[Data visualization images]
---

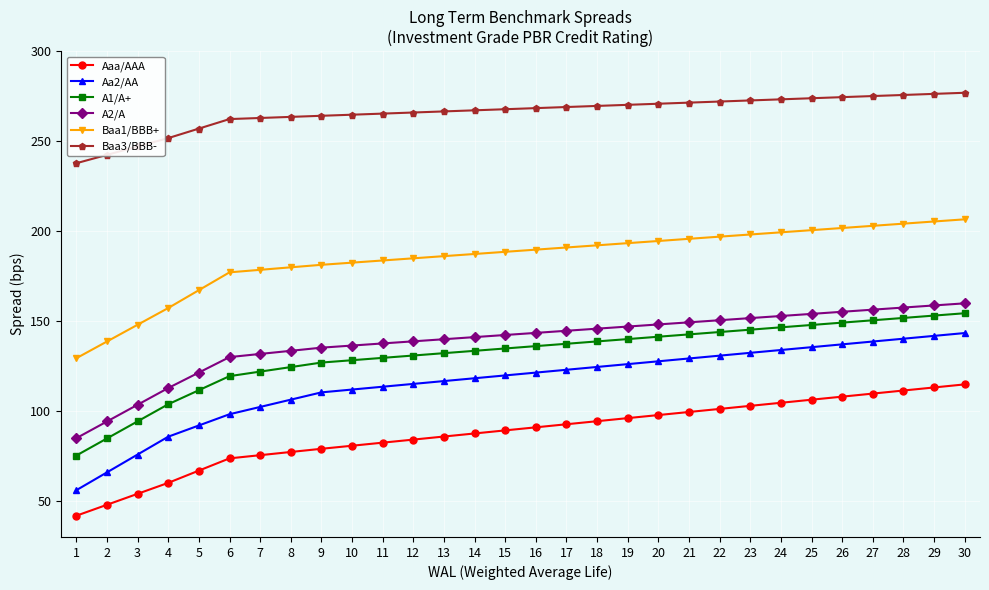

Which series has the largest total across all categories?

Baa3/BBB-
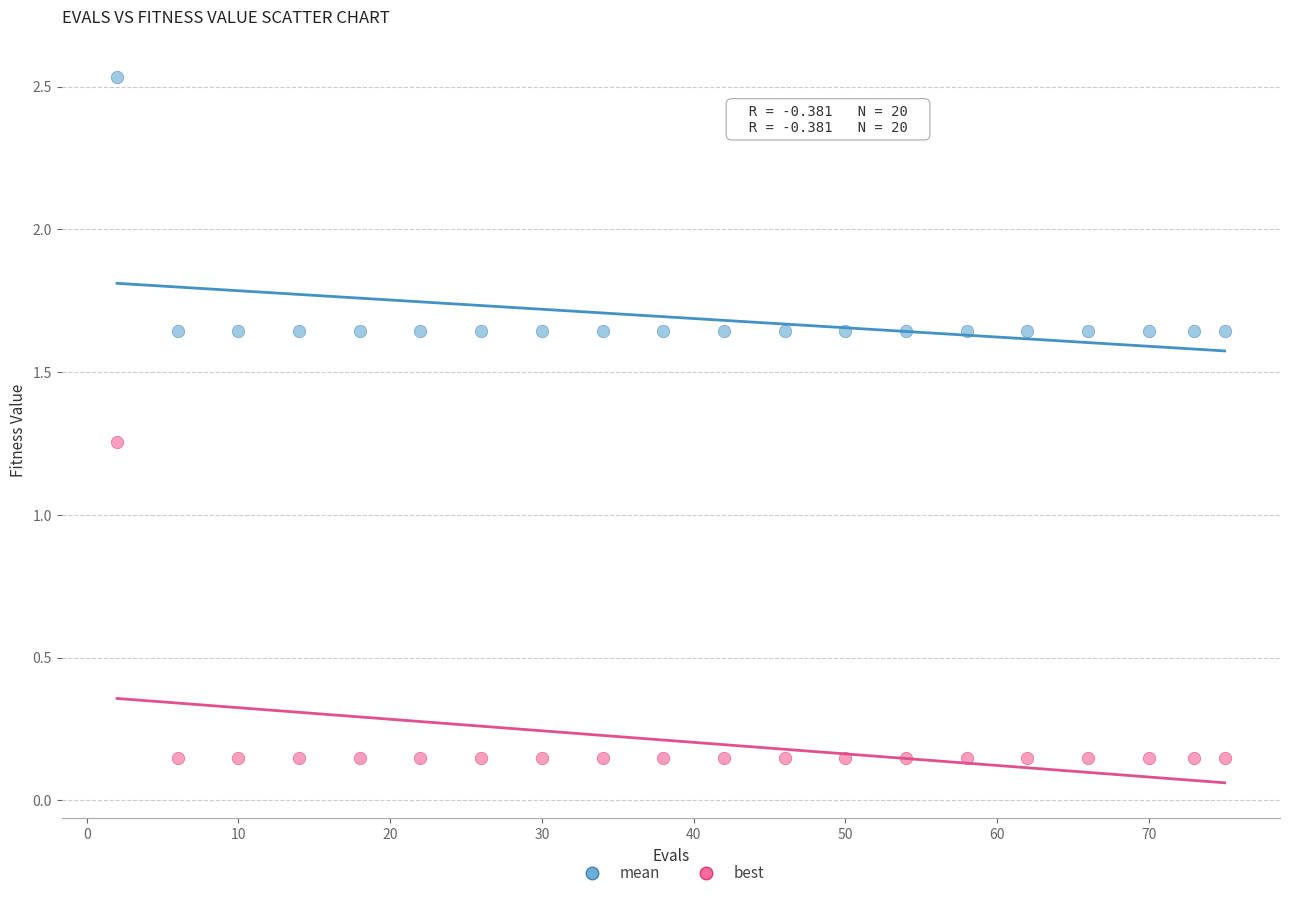

Across all data points, what is the range of X values (max minus min)?

73.0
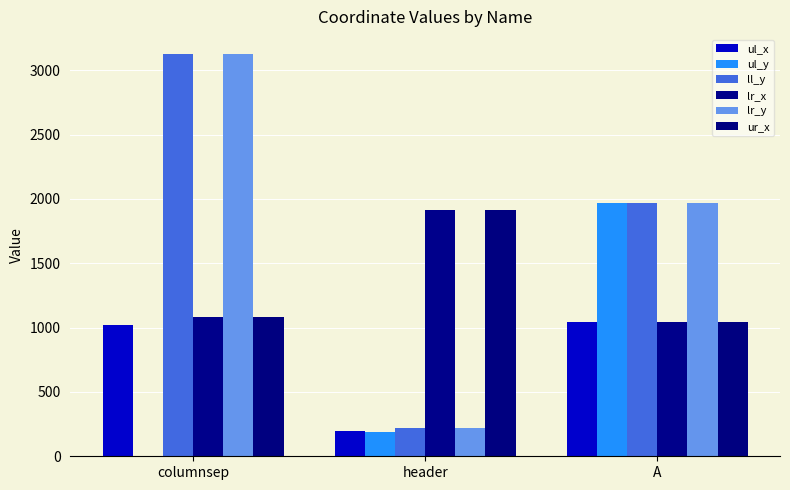

Reading right to left, list all the values displayed in this chart.

ul_x: A=1043	header=199	columnsep=1019
ul_y: A=1972	header=190	columnsep=0
ll_y: A=1972	header=223	columnsep=3125
lr_x: A=1044	header=1912	columnsep=1082
lr_y: A=1972	header=223	columnsep=3125
ur_x: A=1044	header=1912	columnsep=1082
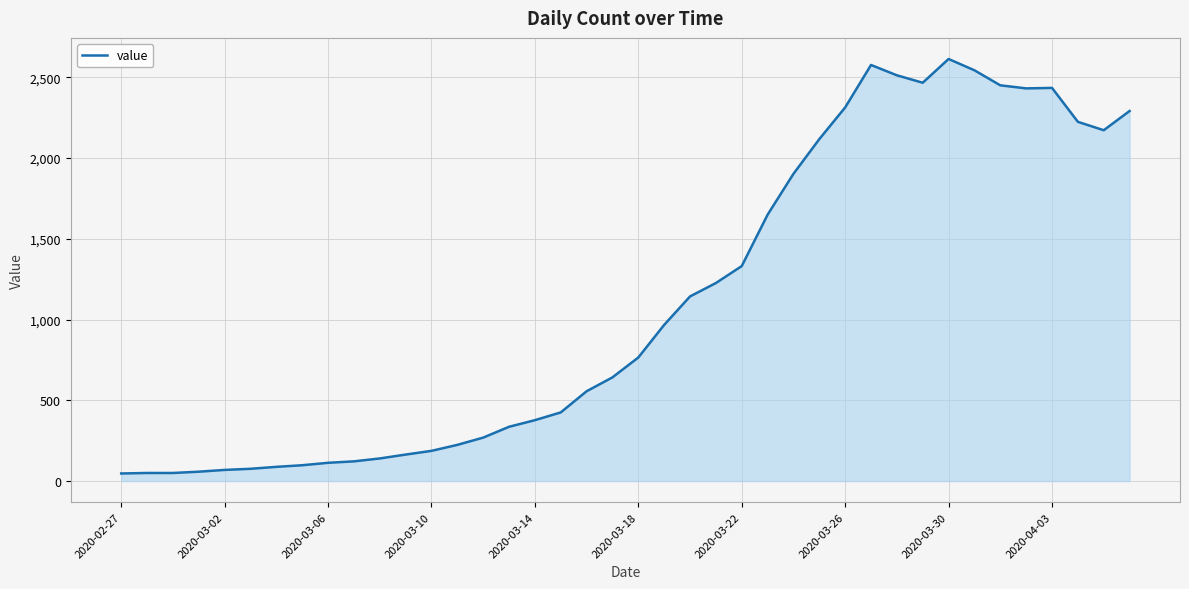

What is the difference between the maximum and minimum values?

2566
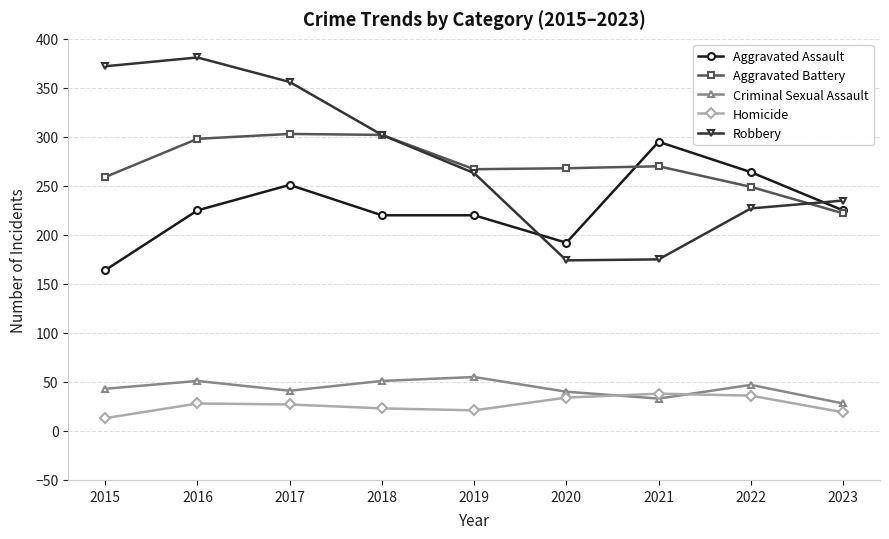

What is the approximate value of Homicide at 2021?

38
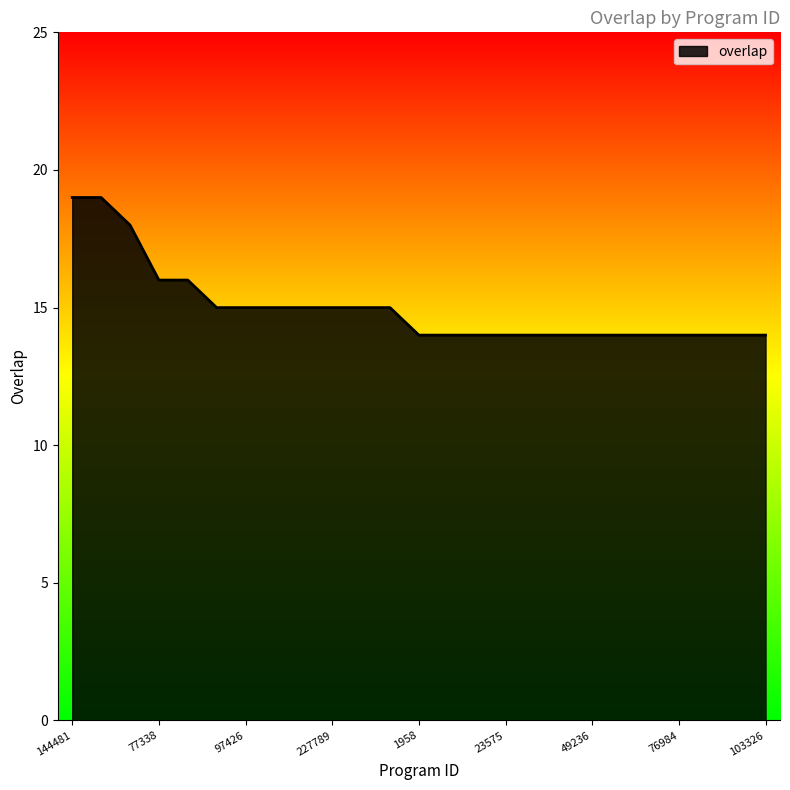

What is the smallest value displayed?

14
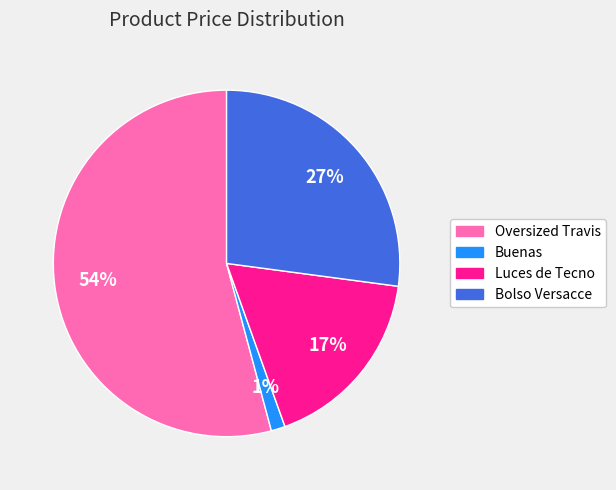

How many segments does this pie chart have?

4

---

> Problem
Rewrite every line of the records above as a single numbered list, skipping the blank lines. Leave the pictures out of your answer.

> Response to this task
1. Which series has the largest total across all categories?
2. Baa3/BBB-
3. Across all data points, what is the range of X values (max minus min)?
4. 73.0
5. Reading right to left, list all the values displayed in this chart.
6. ul_x: A=1043	header=199	columnsep=1019
7. ul_y: A=1972	header=190	columnsep=0
8. ll_y: A=1972	header=223	columnsep=3125
9. lr_x: A=1044	header=1912	columnsep=1082
10. lr_y: A=1972	header=223	columnsep=3125
11. ur_x: A=1044	header=1912	columnsep=1082
12. What is the difference between the maximum and minimum values?
13. 2566
14. What is the approximate value of Homicide at 2021?
15. 38
16. What is the smallest value displayed?
17. 14
18. How many segments does this pie chart have?
19. 4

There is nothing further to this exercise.